(Extract to read)
★ ★ ★ ★ ★ ★ ★

[maemo-users] [maemo-users] Re: Brocken a third time

From: Aniello Del Sorbo anidel at gmail.com
Date: Tue Feb 13 19:32:03 EET 2007
Paul Klapperich wrote:
 > On 2/13/07, *Aniello Del Sorbo* <anidel at gmail.com 
<mailto:anidel at gmail.com>> wrote:
 >     Zoran Kolic wrote:
 >      >> Why should the installer need to be root to do so?
 >      >
 >      > Looks like 770/800 is not ready for user-space apps. It is a 
new kind
 >      > of philosophy on unix field. Personaly, I don't like it much, 
but a
 >      > lot of folks have stars in the eyes.
 >     Yes it is a rather new philosophy. Ubuntu and Mac OS X embraced it
 >     already.
 >     It can help. A user app cannot mess with the system UNLESS the user
 >     enters a password.
 >     It's different than just clicking "OK" on a warning.
 > Ubuntu does not, not sure about Mac OS X. Ubuntu /always/ requires a 
password to install anything because dpkg is run as root. Ubuntu uses 
the same old philosophy as the other systems. The only difference is 
Ubuntu runs with the actual root account disabled and sudo as the only 
method to gain root, similar to our Nokias. This idea isn't new, it's 
just not common to be setup that way by default.
You're right. Ubuntu asks for password just because dpkg requires it.

Mac OS X is different. They have what they call Application Bundle.
You just (as user) drag the application you want to install into the 
Application folder (owned by root, writable by admin). If you are an 
admin you can copy it with no problem, otherwise an admin login and 
password are asked.

★ ★ ★ ★ ★ ★ ★

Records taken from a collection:
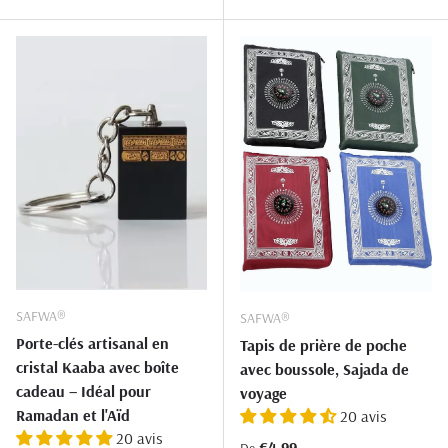
SAFWA®
SAFWA®
Porte-clés artisanal en
Tapis de prière de poche
cristal Kaaba avec boîte
avec boussole, Sajada de
cadeau – Idéal pour
voyage
Ramadan et l'Aïd
20 avis
20 avis
Prix habituel
€4,99
De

★ ★ ★ ★ ★ ★ ★

(What you will do) Please repeat the mailing-list post word for word, everything from "From: Aniello Del" down to "root to do so?".

(Solved exercise)
From: Aniello Del Sorbo anidel at gmail.com
Date: Tue Feb 13 19:32:03 EET 2007
Paul Klapperich wrote:
 > On 2/13/07, *Aniello Del Sorbo* <anidel at gmail.com 
<mailto:anidel at gmail.com>> wrote:
 >     Zoran Kolic wrote:
 >      >> Why should the installer need to be root to do so?